Gubernur DKI Jakarta, Pramono Anung, mengecam keras kelalaian sopir truk pengangkut alat berat yang menyebabkan kerusakan parah pada Jembatan Penyeberangan Orang (JPO) di Jalan Kapten Tendean, Jakarta Selatan, pada Selasa (14/7/2026) dini hari. Insiden itu memicu kemacetan panjang di kawasan tersebut.
Penyebab Kerusakan: Muatan Melebihi Batas Ketinggian
Pramono menegaskan bahwa kerusakan JPO terjadi murni karena kelalaian pengemudi. "Berkaitan dengan kerusakan JPO di Tendean, yang memang betul-betul pasti ini karena keteledoran dari pengemudi yang membawa alat berat yang melebihi kapasitas tingginya, sehingga menyebabkan kemacetan yang luar biasa," kata Pramono di Jakarta, Selasa (14/7/2026).
Kendaraan towing bernomor polisi B 9077 UFU mengangkut alat berat (crane) melintas di Jalan Kapten Tendean. Meski mengetahui keberadaan JPO, sopir diduga tidak memperhitungkan batas maksimal ketinggian muatan karena perhatiannya teralihkan ke telepon genggam.

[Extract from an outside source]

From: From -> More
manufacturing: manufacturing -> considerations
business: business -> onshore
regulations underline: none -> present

Akibatnya, muatan menyangkut bagian bawah JPO dan merusak strukturnya.
Tidak Ada Korban Jiwa, Kerusakan Parah
Badan Penanggulangan Bencana Daerah (BPBD) DKI Jakarta mengonfirmasi tidak ada korban jiwa dalam insiden ini. "Korban nihil," tulis BPBD dalam keterangannya. Namun, benturan tersebut mengakibatkan JPO di Kecamatan Mampang Prapatan mengalami kerusakan cukup parah. Petugas langsung melakukan pendataan, pengkajian, dan mengamankan area sekitar.

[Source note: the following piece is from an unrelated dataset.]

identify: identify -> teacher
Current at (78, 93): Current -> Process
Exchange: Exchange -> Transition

Instruksi Gubernur: Perbaikan dan Pengaturan Lalu Lintas
Pramono telah menginstruksikan Dinas Perhubungan (Dishub) DKI Jakarta bersama organisasi perangkat daerah (OPD) terkait untuk segera menangani dampak insiden. "Saya sudah meminta kepada Dinas Perhubungan, kemudian OPD terkait untuk membantu membuka kelancaran lalu lintas yang ada di JPO Tendean tersebut," ujarnya. Penanganan lebih lanjut kini dilakukan oleh instansi terkait, termasuk evakuasi dan perbaikan JPO.

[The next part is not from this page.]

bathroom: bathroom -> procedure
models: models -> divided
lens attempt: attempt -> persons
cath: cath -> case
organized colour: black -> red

Akibat kerusakan, JPO Tendean rencananya akan dibongkar dan arus lalu lintas ke arah Blok M ditutup sementara. Rekayasa lalu lintas diberlakukan di sejumlah ruas jalan utama di Jakarta Selatan untuk mengurangi kepadatan. Polisi juga telah mengamankan sopir truk untuk pemeriksaan lebih lanjut.